Innovation, like Ford delivered a century ago, requires a different approach.

“If you go disruptively to market with a completely new idea, the customer doesn’t know what they need it or not,” said Fower.

“Upstream marketing isn’t going to help you in that situation, so there’s a hard tension there.

“But if you drive everything down through marketing, I see that as a direct suppressor of innovation.

“In my industry, the music industry, with records, their new product is the one they made in the 50s because that’s what the marketing team is telling them the customer wants. They’re actually going backwards, not forwards.”

 

Don’t play the blame game

Jonathan Firnberg

Telford-based Protolabs lays claim to being the world’s fastest manufacturer of custom prototypes and on-demand production parts, with manufacturing facilities in eight countries. It creates rapid prototypes with lead times that don’t go above two-and-a-half weeks.

Its Northern European sales director Jonathan Firnberg highlighted the downside of having a separate team that is responsible for innovation.

He said: “The danger of having the ringfenced technology group in a culture that demonises failure is it is somewhere to point the finger at.

“What we do as an organisation globally, is we bring teams from across the organisation to work together in a co-operative, committee-type environment to look at new developments in particular areas of the business, be it technical, software, systems, process.

“That means we have input from all areas, but also a buy-in from all areas and that removes that culture of blame.”

 

Instead, create a KPI for failure

The consequence of not playing the blame game is it provides more freedom for people to experiment and be more ambitious with their thinking – to be genuinely innovative rather than play safe with small, iterative improvements.

Mark Neale, a partner at Freeths, specialising in IT and data, argued that “a person working in a tech savvy organisation that has had success from innovation failures is more likely to be pro-risk when they move to a different industry where innovation is deemed uncertain.”

Having the right mindset was also a key factor for Keith Munday, commercial director at 100% renewable energy supplier Bryt Energy.

He said: “For larger companies, not smaller ones, this is all about the attitude to risk, and how targets are set from the top.

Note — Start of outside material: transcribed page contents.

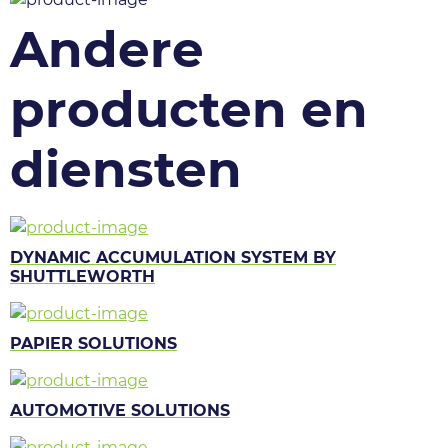
Andere
producten en
diensten
DYNAMIC ACCUMULATION SYSTEM BY
SHUTTLEWORTH
PAPIER SOLUTIONS
AUTOMOTIVE SOLUTIONS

People are asked for a plan and they’re expected to deliver to the plan.

“How many people in big companies say: ‘Here are your targets, this is what I want you to do, and actually I expect 20% of it to fail. And if you’re not failing on 20%, you’re not trying hard enough, because you’re not stretching yourself’.

“It’s the fundamental core of where you start from, and how you set the expectations of your staff, and how you encompass failure. There’s never, ever actually a failure, because what we deem a failure is actually just a learning point to move us to the next stage.”

 

Embrace failure, but don’t cling to it

The academic approach can add value when companies are being innovative, argued James Sharp, business engagement partner at the University of Birmingham.

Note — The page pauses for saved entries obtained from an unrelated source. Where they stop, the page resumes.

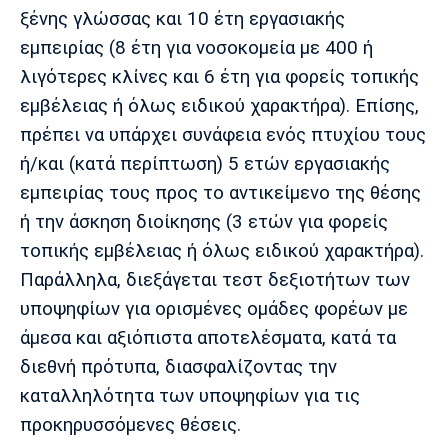
ξένης γλώσσας και 10 έτη εργασιακής
εμπειρίας (8 έτη για νοσοκομεία με 400 ή
λιγότερες κλίνες και 6 έτη για φορείς τοπικής
εμβέλειας ή όλως ειδικού χαρακτήρα). Επίσης,
πρέπει να υπάρχει συνάφεια ενός πτυχίου τους
ή/και (κατά περίπτωση) 5 ετών εργασιακής
εμπειρίας τους προς το αντικείμενο της θέσης
ή την άσκηση διοίκησης (3 ετών για φορείς
τοπικής εμβέλειας ή όλως ειδικού χαρακτήρα).
Παράλληλα, διεξάγεται τεστ δεξιοτήτων των
υποψηφίων για ορισμένες ομάδες φορέων με
άμεσα και αξιόπιστα αποτελέσματα, κατά τα
διεθνή πρότυπα, διασφαλίζοντας την
καταλληλότητα των υποψηφίων για τις
προκηρυσσόμενες θέσεις.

James Sharp, University of Birmingham

“The thing we see is that there is an increasing need for failure to happen quickly, to fail fast,” he said. “You have to bake that into a project from the outset, and actually look for where you think your pinch points are going to be and test those from the outset. Then if it doesn’t work, at least, you know, you haven’t wasted a lot of money on it.

“But increasingly, people don’t aim for those – milestones are set by success, and not by failure. When we come at it from an academic perspective and a scientific perspective, you take your hypothesis and then you try and disprove it. That’s where I think the university kind of R&D is. It is more synced with that ‘fail fast’ approach.”